"A Rainha nunca
se interessara muito pela leitura. Lia, é claro, como toda a gente, mas gostar
de livros era algo que deixava aos outros. Era um passatempo e fazia parte da
natureza do seu cargo não ter passatempos. A sua função era mostrar interesse
por, não deixar que ela própria se interessasse. Além disso, ler não era fazer.

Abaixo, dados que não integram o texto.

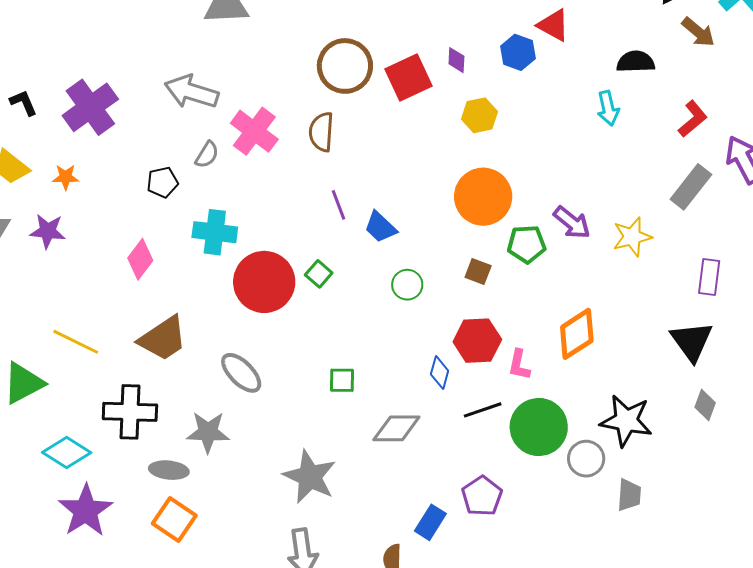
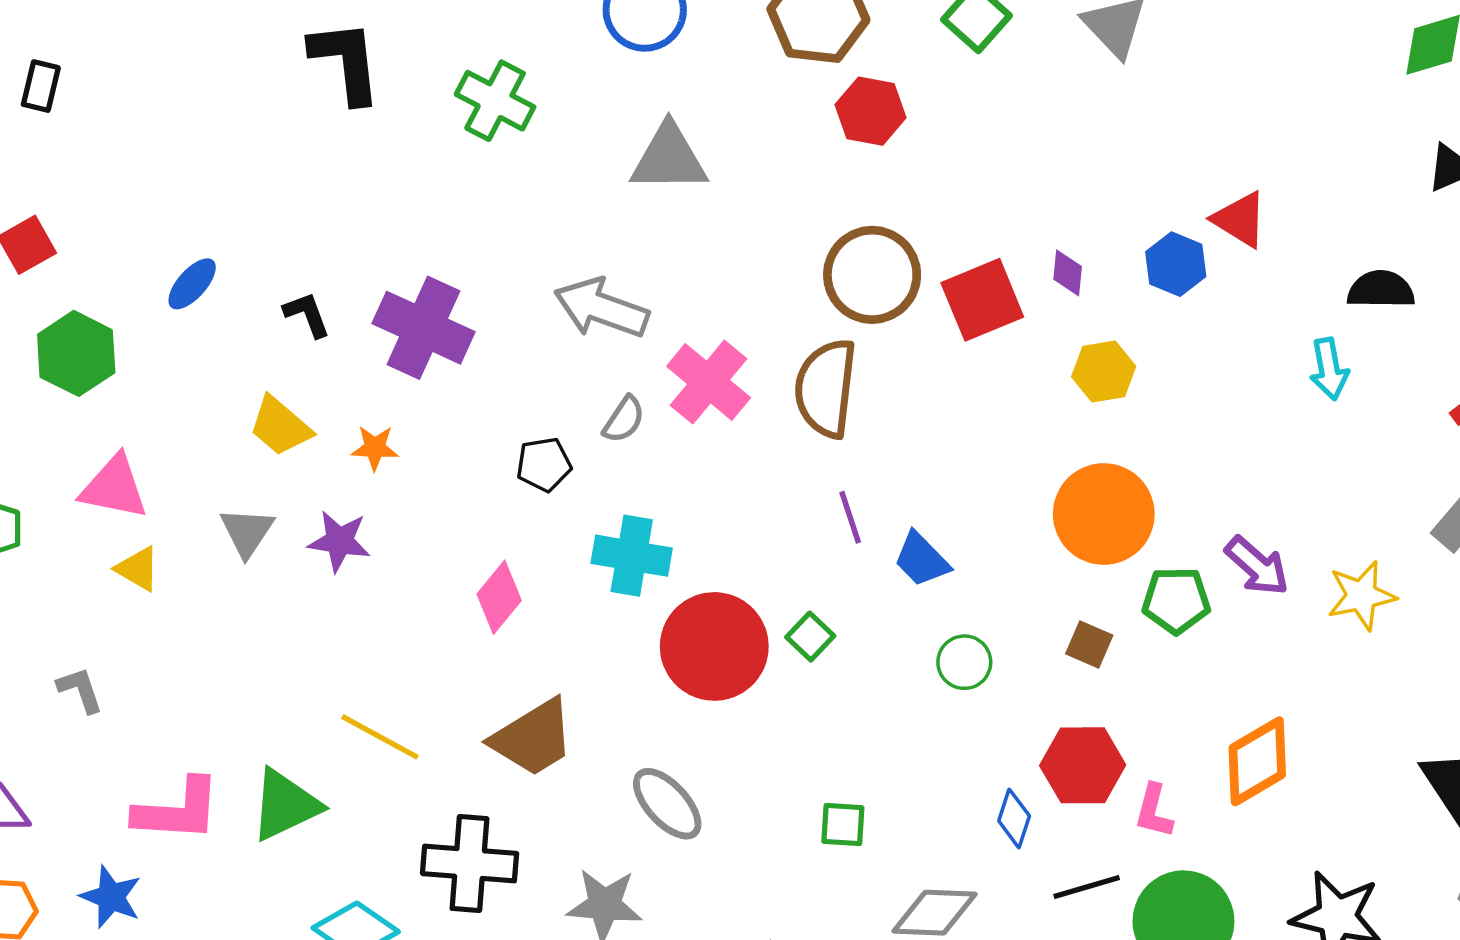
purple cross: (90, 107) -> (424, 328), turned -32
brown semicircle: (321, 132) -> (826, 388), size x1.4

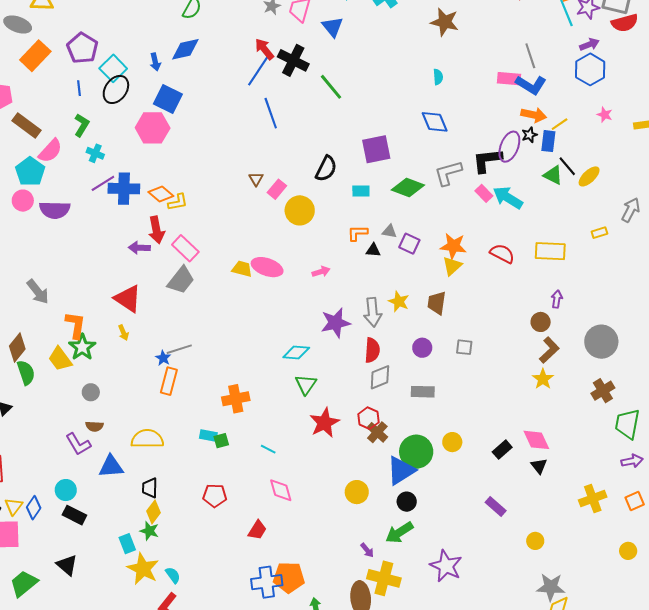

Ela era alguém que faz. (...)
Passados algumas
semanas a Rainha sentiu-se perturbada e a pensar porque é que, neste momento
particular da sua vida, sentira subitamente atração pelos livros. Donde surgira
esse interesse?
Sim, poucas pessoas
tinham visto mais mundo do que ela. Estando ela própria na tribuna do mundo,
porque se entusiasmava agora com livros que, por muito que pudessem ser, não
passavam de um reflexo ou versão do mundo? Livros? Ela vira a realidade. (...)
O apelo da leitura,
pensou, vinha da sua indiferença: havia na literatura algo de nobre. Os livros
não se importavam com quem os lia, nem se os líamos ou não. Todos os leitores
eram iguais, incluindo ela própria. Porém, dúvidas e interrogações eram só o princípio.
Uma vez no ritmo normal, deixou de lhe parecer estranho o facto de querer ler,
e os livros, aos quais se afeiçoara tão cautelosamente, passaram pouco a pouco
a ser o seu elemento. (...)
No seu encontro com
Sir Kevin, ele adiantou:
- Se conseguíssemos
aproveitar a vossa leitura para um objetivo maior: por exemplo, a melhoria dos
critérios de leitura entre os jovens...
- Lemos por prazer -
disse a Rainha.
A leitura fez-lhe
pensar na escrita, nos que escreviam. E descobriu que depois de escrever alguma
coisa, mesmo que fosse só uma nota no caderno, ficava feliz como dantes, depois
de ter estado a ler. E ocorreu-lhe que ler era ser um espetador. Escrever era
agir, o que ela devia fazer."
Bennett, A.
(2009). A Leitora Real. Lisboa: Asa.